╔══
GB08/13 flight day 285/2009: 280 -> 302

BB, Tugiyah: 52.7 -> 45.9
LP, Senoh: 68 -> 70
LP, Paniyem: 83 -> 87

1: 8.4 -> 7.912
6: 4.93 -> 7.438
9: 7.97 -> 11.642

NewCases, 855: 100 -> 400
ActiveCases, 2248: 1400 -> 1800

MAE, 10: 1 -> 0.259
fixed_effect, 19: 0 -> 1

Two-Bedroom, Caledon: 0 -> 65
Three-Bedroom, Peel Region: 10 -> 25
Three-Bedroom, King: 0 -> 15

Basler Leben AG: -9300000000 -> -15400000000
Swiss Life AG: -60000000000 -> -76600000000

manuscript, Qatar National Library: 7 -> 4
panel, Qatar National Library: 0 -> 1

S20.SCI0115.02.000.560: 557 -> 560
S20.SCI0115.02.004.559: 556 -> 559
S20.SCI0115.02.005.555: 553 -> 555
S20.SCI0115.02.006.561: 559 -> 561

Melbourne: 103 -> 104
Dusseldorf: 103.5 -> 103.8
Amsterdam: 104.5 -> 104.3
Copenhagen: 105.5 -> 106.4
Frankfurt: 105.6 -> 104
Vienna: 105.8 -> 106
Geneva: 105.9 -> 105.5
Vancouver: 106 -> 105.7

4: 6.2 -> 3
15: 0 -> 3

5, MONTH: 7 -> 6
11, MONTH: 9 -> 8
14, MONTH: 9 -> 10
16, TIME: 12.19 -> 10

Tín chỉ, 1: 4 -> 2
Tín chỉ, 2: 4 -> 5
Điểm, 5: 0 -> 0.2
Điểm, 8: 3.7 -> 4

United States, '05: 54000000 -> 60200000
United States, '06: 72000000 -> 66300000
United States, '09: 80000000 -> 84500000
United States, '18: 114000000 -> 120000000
╚══
**Instruction**
Once more, write out the records exactly as they are.

**Problem solution**
GB08/13 flight day 285/2009: 280 -> 302

BB, Tugiyah: 52.7 -> 45.9
LP, Senoh: 68 -> 70
LP, Paniyem: 83 -> 87

1: 8.4 -> 7.912
6: 4.93 -> 7.438
9: 7.97 -> 11.642

NewCases, 855: 100 -> 400
ActiveCases, 2248: 1400 -> 1800

MAE, 10: 1 -> 0.259
fixed_effect, 19: 0 -> 1

Two-Bedroom, Caledon: 0 -> 65
Three-Bedroom, Peel Region: 10 -> 25
Three-Bedroom, King: 0 -> 15

Basler Leben AG: -9300000000 -> -15400000000
Swiss Life AG: -60000000000 -> -76600000000

manuscript, Qatar National Library: 7 -> 4
panel, Qatar National Library: 0 -> 1

S20.SCI0115.02.000.560: 557 -> 560
S20.SCI0115.02.004.559: 556 -> 559
S20.SCI0115.02.005.555: 553 -> 555
S20.SCI0115.02.006.561: 559 -> 561

Melbourne: 103 -> 104
Dusseldorf: 103.5 -> 103.8
Amsterdam: 104.5 -> 104.3
Copenhagen: 105.5 -> 106.4
Frankfurt: 105.6 -> 104
Vienna: 105.8 -> 106
Geneva: 105.9 -> 105.5
Vancouver: 106 -> 105.7

4: 6.2 -> 3
15: 0 -> 3

5, MONTH: 7 -> 6
11, MONTH: 9 -> 8
14, MONTH: 9 -> 10
16, TIME: 12.19 -> 10

Tín chỉ, 1: 4 -> 2
Tín chỉ, 2: 4 -> 5
Điểm, 5: 0 -> 0.2
Điểm, 8: 3.7 -> 4

United States, '05: 54000000 -> 60200000
United States, '06: 72000000 -> 66300000
United States, '09: 80000000 -> 84500000
United States, '18: 114000000 -> 120000000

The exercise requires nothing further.